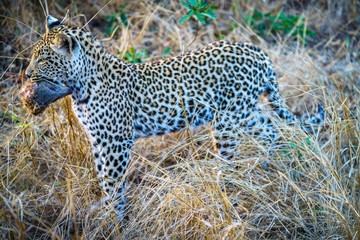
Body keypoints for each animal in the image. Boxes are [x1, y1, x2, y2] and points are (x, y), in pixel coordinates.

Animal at [19, 15, 324, 219]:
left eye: (43, 60)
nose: (27, 74)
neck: (81, 84)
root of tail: (259, 52)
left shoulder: (116, 142)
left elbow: (113, 182)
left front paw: (113, 219)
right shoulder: (98, 140)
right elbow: (104, 178)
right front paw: (106, 212)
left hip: (228, 121)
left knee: (230, 159)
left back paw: (225, 190)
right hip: (242, 112)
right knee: (270, 128)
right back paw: (269, 164)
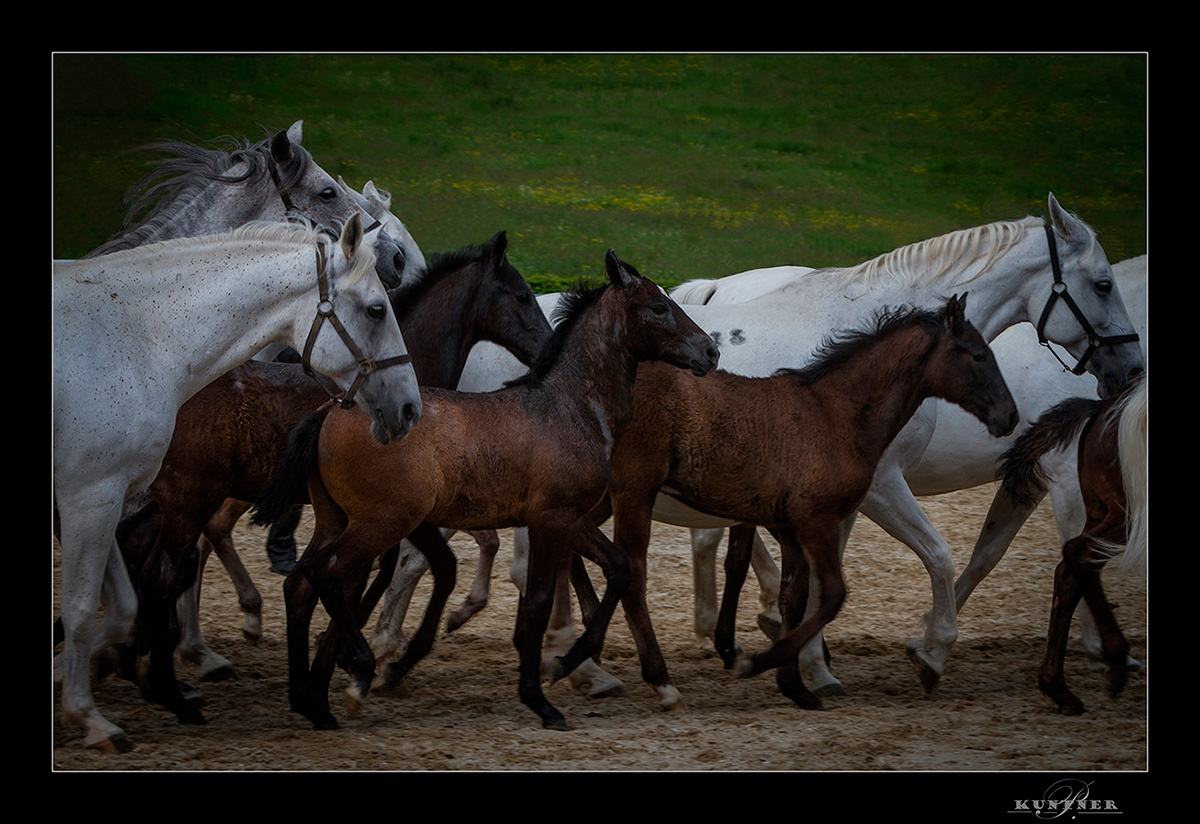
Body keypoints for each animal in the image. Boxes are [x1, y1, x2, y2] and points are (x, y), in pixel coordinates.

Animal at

________

» Exercise prompt
All that is wanted is each line, word for word, from the first line of the data to the one holding "right back paw: (269, 164)", with the pictures left out.

» Answer to the problem
Body keypoints for each animal in the image. Boxes are [x1, y1, x2, y2] and points are (x, y), in pixel coordinates.

Animal at [19, 15, 324, 219]:
left eye: (43, 60)
nose: (27, 74)
neck: (81, 84)
root of tail: (259, 52)
left shoulder: (116, 142)
left elbow: (113, 182)
left front paw: (113, 219)
right shoulder: (98, 140)
right elbow: (104, 178)
right front paw: (106, 212)
left hip: (228, 121)
left knee: (230, 159)
left back paw: (225, 190)
right hip: (242, 112)
right knee: (270, 128)
right back paw: (269, 164)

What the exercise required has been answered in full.